From: Kashyap Chamarthy <kchamart@redhat.com>
To: "Dr. David Alan Gilbert" <dgilbert@redhat.com>
Cc: kvm@vger.kernel.org, pbonzini@redhat.com, vkuznets@redhat.com
Subject: Re: [PATCH] docs/virt/kvm: Document running nested guests
Date: Fri, 7 Feb 2020 17:40:54 +0100 [thread overview]
Message-ID: <20200207164054.GB30317@paraplu> (raw)
In-Reply-To: <20200207160157.GI3302@work-vm>
On Fri, Feb 07, 2020 at 04:01:57PM +0000, Dr. David Alan Gilbert wrote:
> * Kashyap Chamarthy (kchamart@redhat.com) wrote:
[...]
> > +Running nested guests with KVM
> > +==============================
> > +
> > +A nested guest is a KVM guest that in turn runs on a KVM guest::
>
> Note nesting maybe a little more general; e.g. L1 might be another
> OS/hypervisor that wants to run it's own L2; and similarly
> KVM might be the L1 under someone elses hypervisor.
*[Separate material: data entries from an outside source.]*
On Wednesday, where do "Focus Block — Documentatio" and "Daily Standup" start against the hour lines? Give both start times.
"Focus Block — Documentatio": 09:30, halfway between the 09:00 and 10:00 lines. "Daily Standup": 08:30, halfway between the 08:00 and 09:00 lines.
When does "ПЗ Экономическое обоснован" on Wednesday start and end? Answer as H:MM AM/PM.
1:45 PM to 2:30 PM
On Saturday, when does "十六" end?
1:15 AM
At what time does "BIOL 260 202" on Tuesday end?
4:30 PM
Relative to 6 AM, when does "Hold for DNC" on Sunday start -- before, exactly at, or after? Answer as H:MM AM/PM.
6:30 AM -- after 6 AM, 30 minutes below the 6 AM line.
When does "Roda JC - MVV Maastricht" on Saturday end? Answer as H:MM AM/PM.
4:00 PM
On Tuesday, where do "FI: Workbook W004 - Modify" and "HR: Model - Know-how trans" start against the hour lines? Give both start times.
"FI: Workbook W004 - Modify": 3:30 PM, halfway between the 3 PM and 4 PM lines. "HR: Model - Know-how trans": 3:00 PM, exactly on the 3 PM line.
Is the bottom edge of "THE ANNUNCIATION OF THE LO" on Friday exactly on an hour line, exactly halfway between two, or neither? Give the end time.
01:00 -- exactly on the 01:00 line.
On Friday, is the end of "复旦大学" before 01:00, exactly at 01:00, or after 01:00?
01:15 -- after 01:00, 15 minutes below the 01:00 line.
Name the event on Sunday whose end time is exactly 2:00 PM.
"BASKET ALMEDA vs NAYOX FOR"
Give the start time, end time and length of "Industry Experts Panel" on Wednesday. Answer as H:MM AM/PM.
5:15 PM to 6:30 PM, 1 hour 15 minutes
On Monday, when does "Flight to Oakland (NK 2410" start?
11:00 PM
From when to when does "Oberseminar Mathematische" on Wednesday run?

True, I narrowly focused on KVM-on-KVM.
Will take this approach: I'll mention the generic nature of nesting, but
focus on KVM-on-KVM in this document.
> I think this doc is mostly about the case of KVM being the L0
> and wanting to run an L1 that's capable of running an L2.
>
> > + .----------------. .----------------.
> > + | | | |
> > + | L2 | | L2 |
> > + | (Nested Guest) | | (Nested Guest) |
> > + | | | |
> > + |----------------'--'----------------|
> > + | |
> > + | L1 (Guest Hypervisor) |
> > + | KVM (/dev/kvm) |
> > + | |
> > + .------------------------------------------------------.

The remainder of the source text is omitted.